Midnight's Children Study Guide

Midnight's Children

Midnight's Children by Salman Rushdie

A work of magic realism and post-colonial fiction, Midnight's Children examines the after effects of India's independence from Britain through its narrator, Saleem Sinai. Saleem was born at the exact same time that the country became independent. He and other children born at the time of independence have special powers, particularly those born closest to the midnight hour. Saleem's life closely parallels the struggles of India as an independent country and the struggle between himself as an individual and as an representation of his country is what ultimately destroys him.

The technique of magical realism finds liberal expression throughout the novel and is crucial to constructing the parallel to the country's history.
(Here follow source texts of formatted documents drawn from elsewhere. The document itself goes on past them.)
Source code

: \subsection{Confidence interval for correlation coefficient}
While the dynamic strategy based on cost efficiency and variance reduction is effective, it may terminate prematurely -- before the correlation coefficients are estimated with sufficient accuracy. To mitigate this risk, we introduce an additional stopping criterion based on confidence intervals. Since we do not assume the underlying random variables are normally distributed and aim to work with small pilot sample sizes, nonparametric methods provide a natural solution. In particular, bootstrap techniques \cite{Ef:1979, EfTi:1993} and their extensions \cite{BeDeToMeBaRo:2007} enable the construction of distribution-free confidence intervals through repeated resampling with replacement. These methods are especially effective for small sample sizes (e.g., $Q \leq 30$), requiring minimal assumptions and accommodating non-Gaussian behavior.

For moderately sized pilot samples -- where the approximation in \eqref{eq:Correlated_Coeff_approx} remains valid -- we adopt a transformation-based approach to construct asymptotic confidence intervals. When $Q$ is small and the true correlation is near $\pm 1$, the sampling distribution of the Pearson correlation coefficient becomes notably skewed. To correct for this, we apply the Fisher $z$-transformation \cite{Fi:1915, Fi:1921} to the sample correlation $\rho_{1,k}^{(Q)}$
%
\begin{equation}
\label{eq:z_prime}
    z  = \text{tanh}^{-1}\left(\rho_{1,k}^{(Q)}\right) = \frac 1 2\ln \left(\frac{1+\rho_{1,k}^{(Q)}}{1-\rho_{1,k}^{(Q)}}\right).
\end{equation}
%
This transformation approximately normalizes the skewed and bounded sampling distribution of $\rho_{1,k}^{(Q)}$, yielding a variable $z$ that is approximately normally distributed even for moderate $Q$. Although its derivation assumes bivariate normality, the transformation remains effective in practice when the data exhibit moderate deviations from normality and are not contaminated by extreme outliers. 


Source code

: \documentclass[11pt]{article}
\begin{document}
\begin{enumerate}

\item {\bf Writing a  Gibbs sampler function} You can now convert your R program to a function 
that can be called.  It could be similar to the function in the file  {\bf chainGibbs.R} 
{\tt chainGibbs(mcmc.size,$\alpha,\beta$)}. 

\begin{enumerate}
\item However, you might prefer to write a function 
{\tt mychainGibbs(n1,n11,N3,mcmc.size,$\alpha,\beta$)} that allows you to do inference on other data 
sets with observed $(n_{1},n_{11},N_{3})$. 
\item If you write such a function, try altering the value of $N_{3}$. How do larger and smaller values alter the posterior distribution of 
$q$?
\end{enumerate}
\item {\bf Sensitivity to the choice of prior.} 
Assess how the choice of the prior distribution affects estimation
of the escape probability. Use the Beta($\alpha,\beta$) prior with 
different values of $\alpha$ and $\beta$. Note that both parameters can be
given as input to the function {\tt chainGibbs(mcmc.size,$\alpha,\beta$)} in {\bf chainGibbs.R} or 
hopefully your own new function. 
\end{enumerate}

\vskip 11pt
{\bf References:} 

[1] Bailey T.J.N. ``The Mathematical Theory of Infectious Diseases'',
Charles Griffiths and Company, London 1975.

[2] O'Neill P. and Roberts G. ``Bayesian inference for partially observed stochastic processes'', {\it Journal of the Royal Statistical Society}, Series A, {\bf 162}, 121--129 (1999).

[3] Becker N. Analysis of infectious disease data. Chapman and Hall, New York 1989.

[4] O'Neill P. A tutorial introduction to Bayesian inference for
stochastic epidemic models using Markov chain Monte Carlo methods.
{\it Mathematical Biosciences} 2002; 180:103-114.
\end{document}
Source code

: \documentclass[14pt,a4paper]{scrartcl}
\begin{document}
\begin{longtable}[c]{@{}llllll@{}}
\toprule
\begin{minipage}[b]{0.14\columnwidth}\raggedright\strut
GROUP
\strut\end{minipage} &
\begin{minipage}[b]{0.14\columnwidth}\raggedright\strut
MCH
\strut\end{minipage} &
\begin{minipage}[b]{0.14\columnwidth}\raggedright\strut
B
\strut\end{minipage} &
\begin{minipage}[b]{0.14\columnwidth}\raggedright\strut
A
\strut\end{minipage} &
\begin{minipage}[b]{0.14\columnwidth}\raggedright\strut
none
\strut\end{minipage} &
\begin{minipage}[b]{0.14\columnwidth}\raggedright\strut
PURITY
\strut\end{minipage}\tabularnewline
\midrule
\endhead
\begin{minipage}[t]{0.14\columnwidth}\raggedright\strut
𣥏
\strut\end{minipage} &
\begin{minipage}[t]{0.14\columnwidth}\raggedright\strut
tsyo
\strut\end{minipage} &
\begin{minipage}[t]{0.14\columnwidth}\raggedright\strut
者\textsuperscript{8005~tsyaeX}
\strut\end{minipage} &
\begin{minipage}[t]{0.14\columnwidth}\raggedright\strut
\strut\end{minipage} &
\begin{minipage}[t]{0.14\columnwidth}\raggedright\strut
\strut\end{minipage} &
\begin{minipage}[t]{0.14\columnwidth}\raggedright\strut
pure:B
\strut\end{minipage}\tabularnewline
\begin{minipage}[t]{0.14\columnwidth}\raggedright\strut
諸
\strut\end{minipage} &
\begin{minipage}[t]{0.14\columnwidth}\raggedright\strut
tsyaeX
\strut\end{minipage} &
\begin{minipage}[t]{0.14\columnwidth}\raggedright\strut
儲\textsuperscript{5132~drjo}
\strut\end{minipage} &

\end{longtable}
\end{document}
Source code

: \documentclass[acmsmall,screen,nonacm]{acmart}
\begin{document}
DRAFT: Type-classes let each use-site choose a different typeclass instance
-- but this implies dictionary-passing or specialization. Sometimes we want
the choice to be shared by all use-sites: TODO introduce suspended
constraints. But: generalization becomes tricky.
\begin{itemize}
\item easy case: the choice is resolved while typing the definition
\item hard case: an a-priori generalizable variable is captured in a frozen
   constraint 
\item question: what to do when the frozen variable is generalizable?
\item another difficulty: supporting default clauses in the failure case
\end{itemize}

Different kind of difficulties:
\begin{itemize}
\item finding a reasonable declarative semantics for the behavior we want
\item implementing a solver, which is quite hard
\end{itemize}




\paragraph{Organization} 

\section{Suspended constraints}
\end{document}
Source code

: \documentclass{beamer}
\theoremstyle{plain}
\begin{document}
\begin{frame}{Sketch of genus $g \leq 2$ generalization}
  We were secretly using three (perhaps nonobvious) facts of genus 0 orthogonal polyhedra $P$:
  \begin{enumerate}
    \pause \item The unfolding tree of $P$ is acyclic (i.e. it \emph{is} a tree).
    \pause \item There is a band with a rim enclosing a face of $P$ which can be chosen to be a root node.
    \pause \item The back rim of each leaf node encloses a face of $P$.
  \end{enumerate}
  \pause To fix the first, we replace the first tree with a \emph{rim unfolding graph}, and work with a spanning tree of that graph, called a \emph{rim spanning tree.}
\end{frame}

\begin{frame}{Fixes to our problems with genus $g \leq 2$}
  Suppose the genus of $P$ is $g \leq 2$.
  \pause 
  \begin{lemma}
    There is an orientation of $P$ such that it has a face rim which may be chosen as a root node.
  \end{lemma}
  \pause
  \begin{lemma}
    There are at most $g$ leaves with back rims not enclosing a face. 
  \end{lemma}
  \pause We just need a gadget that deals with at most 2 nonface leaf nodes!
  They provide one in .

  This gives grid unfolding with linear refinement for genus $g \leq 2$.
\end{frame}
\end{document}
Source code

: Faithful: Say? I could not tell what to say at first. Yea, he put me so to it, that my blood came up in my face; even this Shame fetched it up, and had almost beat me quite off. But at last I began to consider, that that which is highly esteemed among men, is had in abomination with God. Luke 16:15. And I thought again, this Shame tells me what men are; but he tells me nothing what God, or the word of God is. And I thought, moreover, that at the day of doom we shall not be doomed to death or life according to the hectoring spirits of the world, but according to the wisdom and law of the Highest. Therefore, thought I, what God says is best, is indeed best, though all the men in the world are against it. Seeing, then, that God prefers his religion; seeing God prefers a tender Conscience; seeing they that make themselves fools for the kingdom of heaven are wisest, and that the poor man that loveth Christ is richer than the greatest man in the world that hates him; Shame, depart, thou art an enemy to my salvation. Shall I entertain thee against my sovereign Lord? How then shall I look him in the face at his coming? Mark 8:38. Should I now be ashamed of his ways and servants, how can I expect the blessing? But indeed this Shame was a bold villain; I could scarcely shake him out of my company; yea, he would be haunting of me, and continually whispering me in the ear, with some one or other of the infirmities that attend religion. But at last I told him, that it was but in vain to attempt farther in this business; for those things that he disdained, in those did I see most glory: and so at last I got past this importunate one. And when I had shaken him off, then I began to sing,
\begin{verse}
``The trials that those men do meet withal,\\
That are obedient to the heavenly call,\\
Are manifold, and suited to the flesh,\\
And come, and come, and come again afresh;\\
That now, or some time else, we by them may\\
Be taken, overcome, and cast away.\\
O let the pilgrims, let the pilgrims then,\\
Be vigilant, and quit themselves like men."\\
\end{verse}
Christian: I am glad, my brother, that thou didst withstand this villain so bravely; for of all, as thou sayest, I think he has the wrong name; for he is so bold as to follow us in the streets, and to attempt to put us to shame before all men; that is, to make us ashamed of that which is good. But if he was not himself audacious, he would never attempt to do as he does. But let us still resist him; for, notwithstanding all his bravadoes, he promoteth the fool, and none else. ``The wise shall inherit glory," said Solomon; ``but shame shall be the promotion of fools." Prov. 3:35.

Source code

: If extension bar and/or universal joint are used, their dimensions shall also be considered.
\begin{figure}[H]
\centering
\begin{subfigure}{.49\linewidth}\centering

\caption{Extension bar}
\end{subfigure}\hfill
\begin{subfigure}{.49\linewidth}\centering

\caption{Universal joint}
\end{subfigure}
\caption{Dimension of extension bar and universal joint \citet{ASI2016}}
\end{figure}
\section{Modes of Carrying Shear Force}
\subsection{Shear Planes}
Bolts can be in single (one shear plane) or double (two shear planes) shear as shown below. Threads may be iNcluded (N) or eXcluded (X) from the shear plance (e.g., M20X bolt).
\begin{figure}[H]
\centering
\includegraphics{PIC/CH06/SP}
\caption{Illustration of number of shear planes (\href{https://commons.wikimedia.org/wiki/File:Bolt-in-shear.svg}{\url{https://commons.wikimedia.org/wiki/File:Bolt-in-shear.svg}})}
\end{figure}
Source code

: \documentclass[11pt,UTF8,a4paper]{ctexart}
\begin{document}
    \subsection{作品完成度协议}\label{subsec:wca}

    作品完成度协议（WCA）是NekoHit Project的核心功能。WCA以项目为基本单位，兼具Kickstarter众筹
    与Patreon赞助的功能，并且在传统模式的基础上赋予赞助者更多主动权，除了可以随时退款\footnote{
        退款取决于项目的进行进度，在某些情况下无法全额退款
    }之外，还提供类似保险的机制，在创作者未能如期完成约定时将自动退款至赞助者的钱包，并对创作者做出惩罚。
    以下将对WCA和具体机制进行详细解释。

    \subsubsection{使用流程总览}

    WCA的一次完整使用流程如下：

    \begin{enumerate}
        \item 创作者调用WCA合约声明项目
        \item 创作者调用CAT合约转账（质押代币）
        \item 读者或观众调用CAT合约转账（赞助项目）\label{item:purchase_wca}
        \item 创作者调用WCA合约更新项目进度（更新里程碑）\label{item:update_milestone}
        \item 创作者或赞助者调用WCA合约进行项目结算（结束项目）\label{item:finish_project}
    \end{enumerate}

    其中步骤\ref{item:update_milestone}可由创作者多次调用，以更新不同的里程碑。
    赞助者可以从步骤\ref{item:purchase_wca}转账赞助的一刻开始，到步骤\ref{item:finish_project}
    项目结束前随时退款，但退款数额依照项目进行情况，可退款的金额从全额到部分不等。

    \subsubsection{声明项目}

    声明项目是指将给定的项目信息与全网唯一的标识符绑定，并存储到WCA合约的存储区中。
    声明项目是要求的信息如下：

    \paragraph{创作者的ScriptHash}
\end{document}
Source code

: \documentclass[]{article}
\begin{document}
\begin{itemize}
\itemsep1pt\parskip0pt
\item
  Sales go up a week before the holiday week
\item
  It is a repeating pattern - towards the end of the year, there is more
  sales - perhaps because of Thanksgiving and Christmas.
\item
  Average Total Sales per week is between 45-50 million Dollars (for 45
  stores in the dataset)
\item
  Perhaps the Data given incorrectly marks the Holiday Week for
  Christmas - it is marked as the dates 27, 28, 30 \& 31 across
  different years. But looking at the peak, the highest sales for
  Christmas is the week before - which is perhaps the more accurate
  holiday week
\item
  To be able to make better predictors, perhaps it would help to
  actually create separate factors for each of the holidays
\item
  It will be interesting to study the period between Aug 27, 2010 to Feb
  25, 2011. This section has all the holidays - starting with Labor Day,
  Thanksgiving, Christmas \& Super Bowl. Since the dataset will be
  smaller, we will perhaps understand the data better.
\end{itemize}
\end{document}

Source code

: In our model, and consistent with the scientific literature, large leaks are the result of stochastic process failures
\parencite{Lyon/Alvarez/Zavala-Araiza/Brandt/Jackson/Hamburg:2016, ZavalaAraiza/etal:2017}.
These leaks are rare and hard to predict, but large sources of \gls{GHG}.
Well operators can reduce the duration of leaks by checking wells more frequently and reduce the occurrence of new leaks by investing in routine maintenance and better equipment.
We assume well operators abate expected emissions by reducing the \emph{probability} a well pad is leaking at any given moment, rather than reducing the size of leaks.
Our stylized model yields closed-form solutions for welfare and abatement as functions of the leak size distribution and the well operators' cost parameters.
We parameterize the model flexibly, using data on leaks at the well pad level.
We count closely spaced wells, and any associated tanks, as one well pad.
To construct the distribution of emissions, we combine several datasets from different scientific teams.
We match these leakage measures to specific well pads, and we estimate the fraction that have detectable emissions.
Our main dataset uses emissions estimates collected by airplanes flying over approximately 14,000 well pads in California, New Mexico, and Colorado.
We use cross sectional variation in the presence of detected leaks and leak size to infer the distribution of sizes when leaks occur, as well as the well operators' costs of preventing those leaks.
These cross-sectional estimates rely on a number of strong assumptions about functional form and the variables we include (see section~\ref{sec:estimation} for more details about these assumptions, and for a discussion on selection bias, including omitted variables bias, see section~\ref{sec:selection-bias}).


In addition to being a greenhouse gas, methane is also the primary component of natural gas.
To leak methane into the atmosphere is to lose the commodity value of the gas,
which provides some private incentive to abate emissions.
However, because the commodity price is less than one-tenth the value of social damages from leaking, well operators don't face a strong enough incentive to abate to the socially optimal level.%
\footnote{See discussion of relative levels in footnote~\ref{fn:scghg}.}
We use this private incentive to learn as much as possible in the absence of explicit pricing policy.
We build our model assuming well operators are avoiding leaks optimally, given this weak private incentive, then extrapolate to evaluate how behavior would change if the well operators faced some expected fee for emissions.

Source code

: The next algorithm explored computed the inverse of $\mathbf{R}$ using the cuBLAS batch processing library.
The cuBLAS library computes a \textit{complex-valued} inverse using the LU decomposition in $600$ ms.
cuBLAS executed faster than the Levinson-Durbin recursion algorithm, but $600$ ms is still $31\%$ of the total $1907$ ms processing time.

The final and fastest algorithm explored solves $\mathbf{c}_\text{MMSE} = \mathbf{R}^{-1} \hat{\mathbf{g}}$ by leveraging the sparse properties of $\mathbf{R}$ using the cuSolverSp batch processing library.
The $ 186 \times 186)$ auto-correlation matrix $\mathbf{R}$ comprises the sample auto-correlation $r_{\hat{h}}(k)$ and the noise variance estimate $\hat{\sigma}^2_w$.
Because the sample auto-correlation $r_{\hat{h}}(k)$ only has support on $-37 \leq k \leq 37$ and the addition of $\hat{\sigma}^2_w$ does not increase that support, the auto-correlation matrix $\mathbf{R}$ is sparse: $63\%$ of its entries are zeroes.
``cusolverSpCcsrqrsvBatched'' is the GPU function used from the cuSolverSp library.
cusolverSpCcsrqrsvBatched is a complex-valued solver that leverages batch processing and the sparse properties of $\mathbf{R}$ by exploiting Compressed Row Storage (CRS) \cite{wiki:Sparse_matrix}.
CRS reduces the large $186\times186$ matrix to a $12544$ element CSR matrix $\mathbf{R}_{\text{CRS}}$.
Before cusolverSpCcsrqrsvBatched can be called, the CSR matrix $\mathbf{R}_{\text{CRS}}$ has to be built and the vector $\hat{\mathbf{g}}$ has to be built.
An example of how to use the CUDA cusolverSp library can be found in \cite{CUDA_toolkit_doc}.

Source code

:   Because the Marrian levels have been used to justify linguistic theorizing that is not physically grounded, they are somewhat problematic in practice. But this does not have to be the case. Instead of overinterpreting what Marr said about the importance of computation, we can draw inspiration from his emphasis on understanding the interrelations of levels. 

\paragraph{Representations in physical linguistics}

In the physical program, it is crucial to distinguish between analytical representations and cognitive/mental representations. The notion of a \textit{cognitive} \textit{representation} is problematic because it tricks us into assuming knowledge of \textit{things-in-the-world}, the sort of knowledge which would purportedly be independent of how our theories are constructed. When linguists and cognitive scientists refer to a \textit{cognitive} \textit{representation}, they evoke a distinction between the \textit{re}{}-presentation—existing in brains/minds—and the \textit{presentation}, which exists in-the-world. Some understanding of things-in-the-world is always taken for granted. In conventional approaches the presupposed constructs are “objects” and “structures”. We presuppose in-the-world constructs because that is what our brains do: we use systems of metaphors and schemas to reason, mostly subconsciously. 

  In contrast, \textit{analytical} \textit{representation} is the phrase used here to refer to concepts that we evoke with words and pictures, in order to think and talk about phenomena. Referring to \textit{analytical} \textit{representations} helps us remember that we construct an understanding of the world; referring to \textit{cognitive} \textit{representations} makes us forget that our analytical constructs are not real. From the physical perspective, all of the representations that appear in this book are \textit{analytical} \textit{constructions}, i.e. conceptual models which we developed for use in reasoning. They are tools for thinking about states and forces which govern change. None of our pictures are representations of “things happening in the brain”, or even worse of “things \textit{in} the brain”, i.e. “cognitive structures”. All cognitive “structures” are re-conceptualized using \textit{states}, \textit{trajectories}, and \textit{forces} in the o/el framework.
The story moves in different parts of Indian Subcontinent– from Kashmir to Agra and then to Bombay (now, Mumbai), Lahore, Dhaka.

Nicholas Stewart in his essay, "Magic realism in relation to the post-colonial and Midnight's Children," argues that the "narrative framework of Midnight's Children consists of a tale– comprising his life story – which Saleem Sinai recounts orally to his wife-to-be Padma. This self-referential narrative (within a single paragraph Saleem refers to himself in the first person: ″And I, wishing upon myself the curse of Nadir Khan." and the third: "'I tell you,' Saleem cried, 'it is true. ...'") recalls indigenous Indian culture, particularly the similarly orally recounted Arabian Nights .

The events in Salman Rushdie's text also parallel the magical nature of the narratives recounted in Arabian Nights (consider the attempt to electrocute Saleem at the latrine (p. 353), or his journey in the 'basket of invisibility' (p. 383))." He also notes that, "the narrative comprises and compresses Indian cultural history. 'Once upon a time,' Saleem muses, 'there were Radha and Krishna, and Rama and Sita, and Laila and Majnun; also (because we are not unaffected by the West) Romeo and Juliet, and Spencer Tracy and Katharine Hepburn," (259).

Stewart (citing Hutcheon) suggests that Midnight's Children chronologically entwines characters from both India and the West, "with post-colonial Indian history to examine both the effect of these indigenous and non-indigenous cultures on the Indian mind and in the light of Indian independence."